TASK INSTRUCTIONS -
Update all the items by changing each "displayed" to "shown" and keeping everything else the same, and leave the pictures out of your answer.
*** GIVEN DATA ***
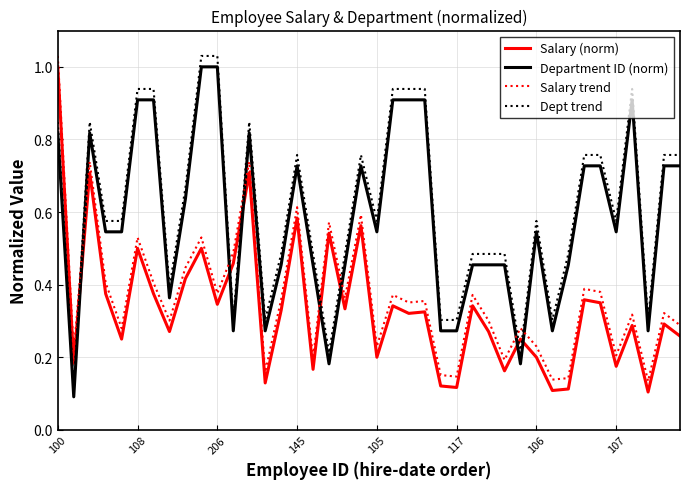

True or false: Salary (norm) and Salary trend intersect in this chart.

False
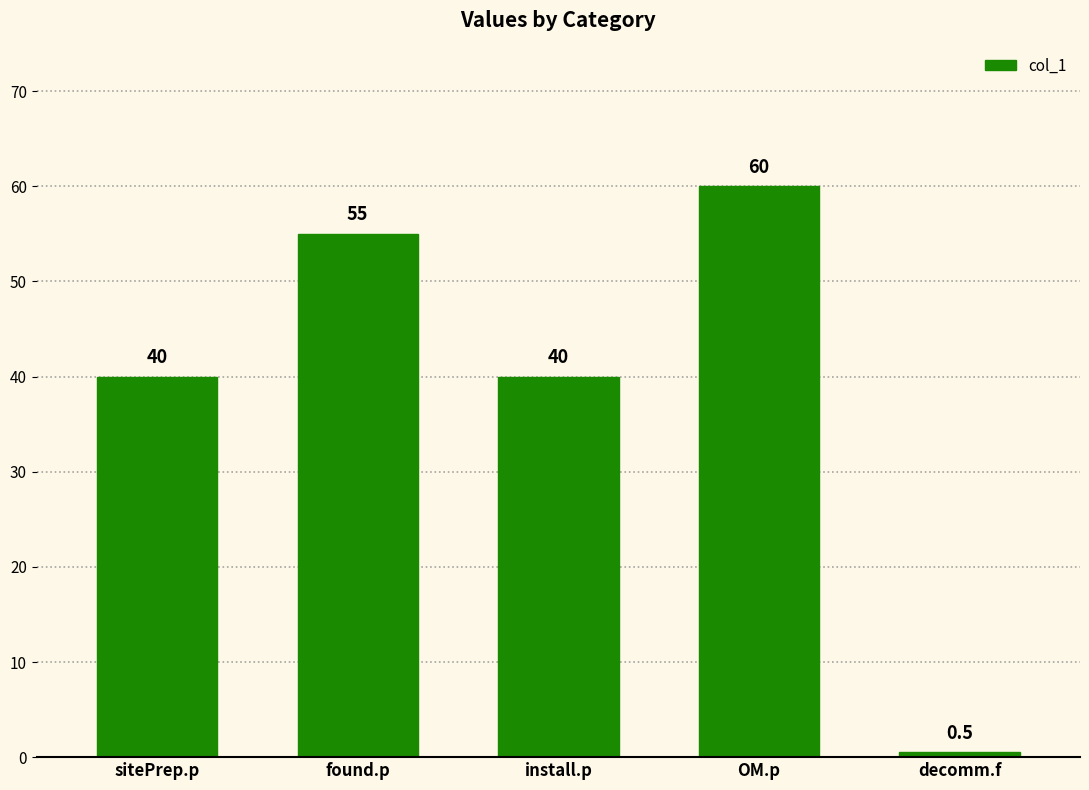

What is the smallest value displayed?

0.5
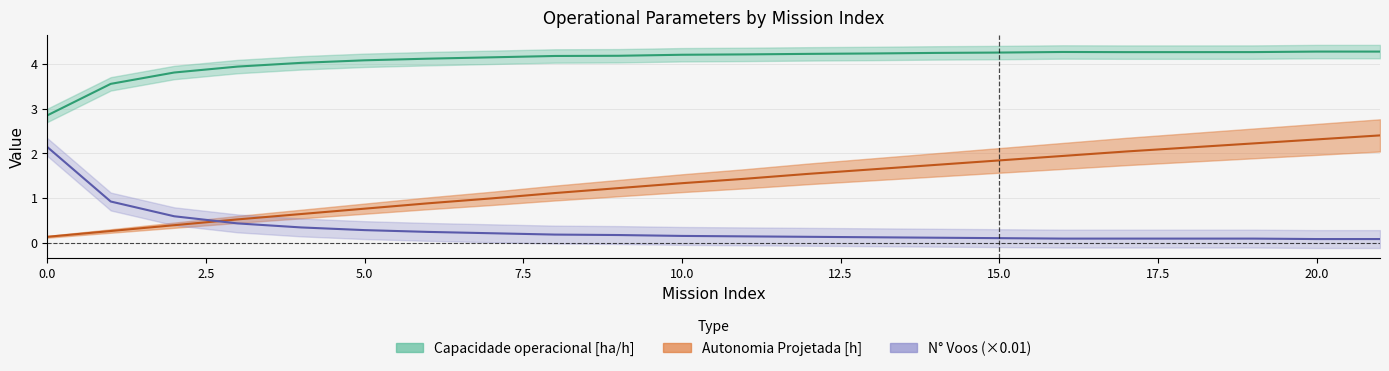

Does the chart have visible grid lines?

Yes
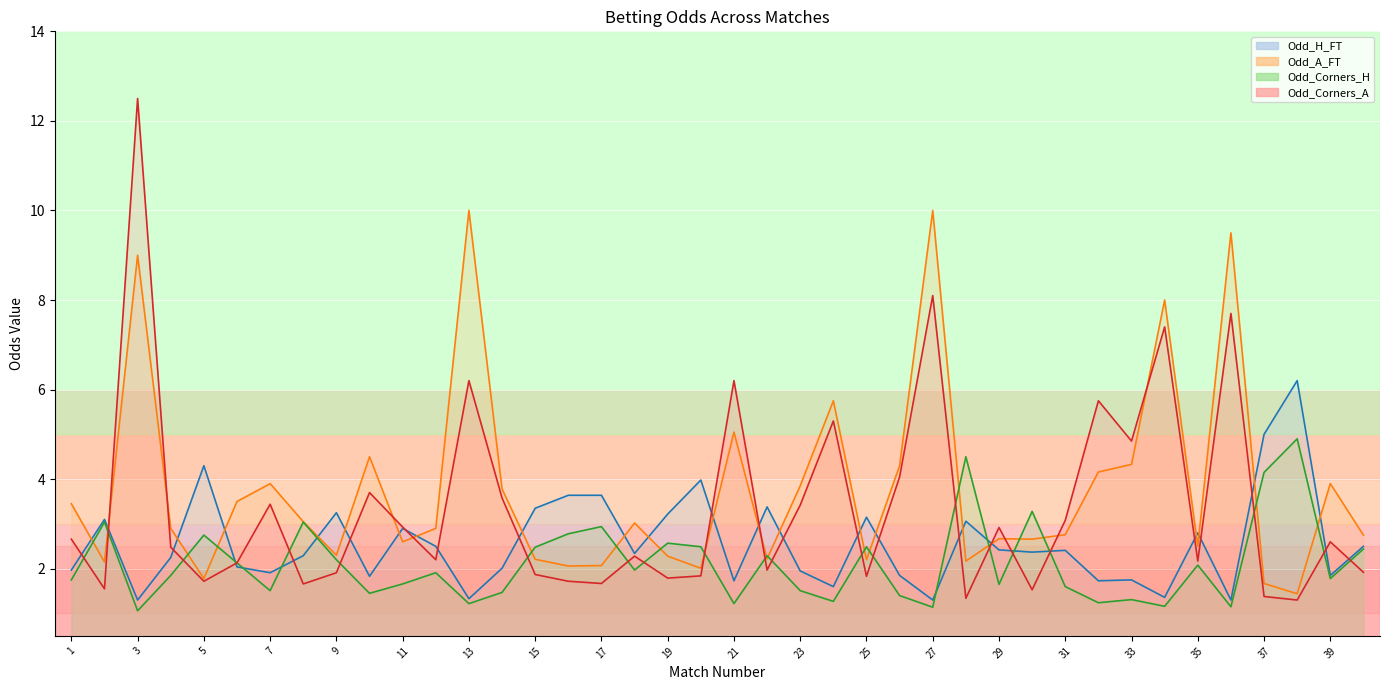

Between 14 and 5, which is larger?

5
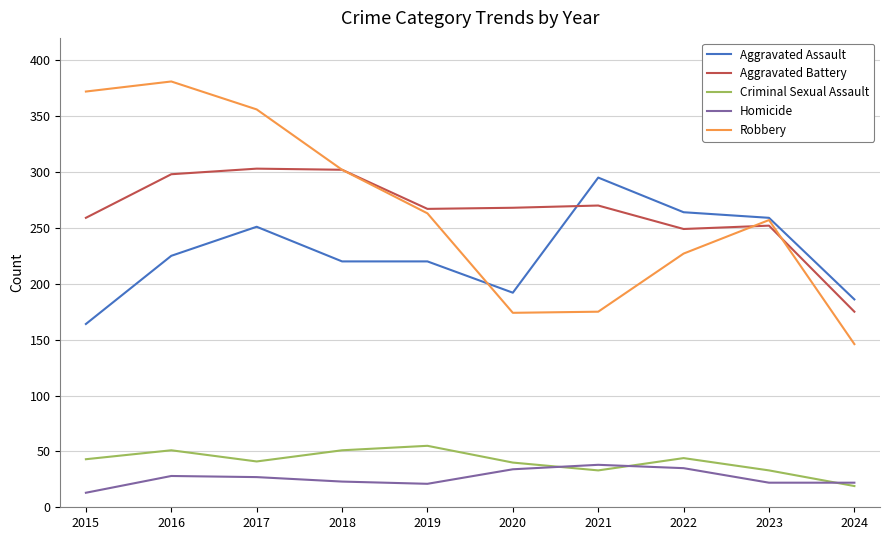

What is the greatest value displayed?

381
*** End of GIVEN DATA ***
SOLUTION -
True or false: Salary (norm) and Salary trend intersect in this chart.

False

What is the smallest value shown?

0.5

Does the chart have visible grid lines?

Yes

Between 14 and 5, which is larger?

5

What is the greatest value shown?

381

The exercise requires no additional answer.